Wohl, weil sie selber Zuflucht nehmen konnte unter dem Schatten der Flügel Gottes. Und sich bergen in Gottes Barmherzigkeit.

Und vielleicht ist am Ende auch das am ehesten zu verstehen, was sie Hingabe und Selbstverleugnung nannte, ein Sich selbst aus der Hand geben und darin sich selbst finden, weil schließlich ein anderer auf sie acht geben wird.

Mir geht es so, dass ich spüre, wie im Blick auf diese Lebensgeschichte so vieles lebendig wird: Friederike in ihrem unbändigen Neubeginnen.
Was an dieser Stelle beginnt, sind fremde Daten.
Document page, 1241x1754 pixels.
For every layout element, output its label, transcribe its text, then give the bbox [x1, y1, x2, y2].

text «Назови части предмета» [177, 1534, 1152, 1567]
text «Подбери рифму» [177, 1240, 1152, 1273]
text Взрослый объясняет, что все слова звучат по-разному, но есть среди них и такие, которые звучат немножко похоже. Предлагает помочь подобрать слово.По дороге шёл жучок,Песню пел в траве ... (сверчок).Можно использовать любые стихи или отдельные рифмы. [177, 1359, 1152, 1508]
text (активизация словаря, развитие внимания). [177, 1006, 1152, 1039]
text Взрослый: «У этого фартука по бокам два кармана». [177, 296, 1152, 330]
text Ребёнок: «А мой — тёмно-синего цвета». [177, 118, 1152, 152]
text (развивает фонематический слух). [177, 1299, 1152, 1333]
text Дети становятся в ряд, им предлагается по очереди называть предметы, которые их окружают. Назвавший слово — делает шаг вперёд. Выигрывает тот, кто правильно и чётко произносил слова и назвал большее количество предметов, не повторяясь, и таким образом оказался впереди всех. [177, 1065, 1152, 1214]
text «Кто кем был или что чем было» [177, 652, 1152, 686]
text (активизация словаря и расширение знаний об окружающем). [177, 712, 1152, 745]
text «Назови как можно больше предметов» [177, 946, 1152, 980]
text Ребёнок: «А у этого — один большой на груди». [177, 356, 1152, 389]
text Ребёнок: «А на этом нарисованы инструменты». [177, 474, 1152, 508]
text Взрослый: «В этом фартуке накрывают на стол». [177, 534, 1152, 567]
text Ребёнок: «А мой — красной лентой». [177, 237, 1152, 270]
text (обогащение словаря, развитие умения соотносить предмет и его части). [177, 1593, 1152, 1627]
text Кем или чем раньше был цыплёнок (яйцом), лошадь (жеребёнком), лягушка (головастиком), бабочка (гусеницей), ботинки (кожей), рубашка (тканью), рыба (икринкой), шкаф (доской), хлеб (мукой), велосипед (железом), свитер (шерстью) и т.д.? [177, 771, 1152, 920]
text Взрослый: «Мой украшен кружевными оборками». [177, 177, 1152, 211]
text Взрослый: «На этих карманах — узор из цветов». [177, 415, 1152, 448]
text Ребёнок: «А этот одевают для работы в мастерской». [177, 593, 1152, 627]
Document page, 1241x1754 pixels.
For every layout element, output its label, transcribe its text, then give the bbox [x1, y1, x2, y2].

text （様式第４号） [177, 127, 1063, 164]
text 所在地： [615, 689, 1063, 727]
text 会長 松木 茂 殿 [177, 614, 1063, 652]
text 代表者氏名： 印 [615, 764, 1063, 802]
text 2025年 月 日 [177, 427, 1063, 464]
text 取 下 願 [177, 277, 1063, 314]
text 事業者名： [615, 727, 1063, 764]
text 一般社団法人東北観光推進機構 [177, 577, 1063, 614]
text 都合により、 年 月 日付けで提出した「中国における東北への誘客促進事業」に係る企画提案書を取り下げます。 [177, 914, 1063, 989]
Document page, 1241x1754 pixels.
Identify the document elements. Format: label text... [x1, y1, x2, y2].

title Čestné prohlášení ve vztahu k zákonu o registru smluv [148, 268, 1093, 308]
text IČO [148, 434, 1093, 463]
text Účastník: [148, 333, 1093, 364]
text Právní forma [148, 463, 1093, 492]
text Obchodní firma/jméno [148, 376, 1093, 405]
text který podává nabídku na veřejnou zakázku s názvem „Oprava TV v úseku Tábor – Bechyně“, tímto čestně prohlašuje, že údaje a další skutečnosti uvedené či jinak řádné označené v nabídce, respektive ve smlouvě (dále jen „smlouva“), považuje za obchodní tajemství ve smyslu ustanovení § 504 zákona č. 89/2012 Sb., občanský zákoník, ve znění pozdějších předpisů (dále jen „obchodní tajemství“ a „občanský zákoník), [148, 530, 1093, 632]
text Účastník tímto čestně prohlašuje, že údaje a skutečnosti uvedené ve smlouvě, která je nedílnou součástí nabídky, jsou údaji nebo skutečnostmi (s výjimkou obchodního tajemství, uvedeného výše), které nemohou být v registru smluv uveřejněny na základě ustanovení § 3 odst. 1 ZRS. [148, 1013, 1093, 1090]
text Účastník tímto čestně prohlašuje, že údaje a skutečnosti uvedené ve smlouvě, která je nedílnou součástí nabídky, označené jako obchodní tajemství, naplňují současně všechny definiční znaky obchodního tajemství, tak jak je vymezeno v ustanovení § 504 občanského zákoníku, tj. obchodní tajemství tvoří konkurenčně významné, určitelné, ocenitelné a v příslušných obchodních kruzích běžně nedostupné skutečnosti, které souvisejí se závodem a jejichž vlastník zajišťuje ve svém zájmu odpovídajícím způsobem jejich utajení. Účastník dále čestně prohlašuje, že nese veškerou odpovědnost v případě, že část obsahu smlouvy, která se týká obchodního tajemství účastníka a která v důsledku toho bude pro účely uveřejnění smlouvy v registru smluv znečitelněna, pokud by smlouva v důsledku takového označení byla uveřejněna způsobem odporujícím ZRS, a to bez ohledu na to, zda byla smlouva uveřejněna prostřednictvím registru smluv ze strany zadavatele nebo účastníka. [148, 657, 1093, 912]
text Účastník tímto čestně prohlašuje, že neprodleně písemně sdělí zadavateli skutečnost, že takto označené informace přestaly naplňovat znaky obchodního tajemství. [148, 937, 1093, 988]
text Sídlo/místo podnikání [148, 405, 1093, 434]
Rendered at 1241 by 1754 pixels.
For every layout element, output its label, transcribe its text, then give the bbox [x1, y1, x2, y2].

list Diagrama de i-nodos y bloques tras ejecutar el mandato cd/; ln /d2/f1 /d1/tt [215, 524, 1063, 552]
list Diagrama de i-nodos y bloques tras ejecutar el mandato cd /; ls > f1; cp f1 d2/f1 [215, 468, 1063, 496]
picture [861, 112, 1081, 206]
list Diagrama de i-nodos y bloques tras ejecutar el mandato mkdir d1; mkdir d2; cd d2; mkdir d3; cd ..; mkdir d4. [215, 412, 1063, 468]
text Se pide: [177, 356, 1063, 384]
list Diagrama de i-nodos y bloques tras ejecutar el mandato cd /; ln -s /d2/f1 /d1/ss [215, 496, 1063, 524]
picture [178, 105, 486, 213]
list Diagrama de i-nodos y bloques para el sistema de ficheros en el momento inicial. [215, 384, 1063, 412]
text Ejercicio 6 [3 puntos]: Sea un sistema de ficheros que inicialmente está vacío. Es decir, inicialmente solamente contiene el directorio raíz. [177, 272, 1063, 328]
In ihrem Gelingen und in ihrem Leiden. In ihrer Kraft und in ihrem Kummer. In ihrer Gottebenbildlichkeit.
Kein Lächeln mehr über alte, womöglich nicht mehr nachahmenswerte Frauenbilder.
Stattdessen: Mit-Leiden, Respekt und Anerkennung, Schwesterlichkeit und Nähe, doch auch Fremdheit und Nicht verstehen können.

Gott vergisst nicht diese Lebensgeschichte. Der Hüter in der Nacht bewahrt sie auf: die verstummten Klagen und die vergangenen Hoffnungen. Sie sind nicht vergangen. Sie wirken noch immer.

So sind wir miteinander verbunden. Wir heute hier mit Friederike vor fast 200 Jahren. Ziehen ihr lieben und arbeiten in unser leben und glauben.

Und es bleibt unsere Hoffnung, dass auch wir in unserer Lebensgeschichte zu uns selbst und zu Gott finden werden.

Und der Friede Gottes, der höher ist als alle Vernunft, bewahre eure Herzen und Sinne in Christus Jesus. Amen.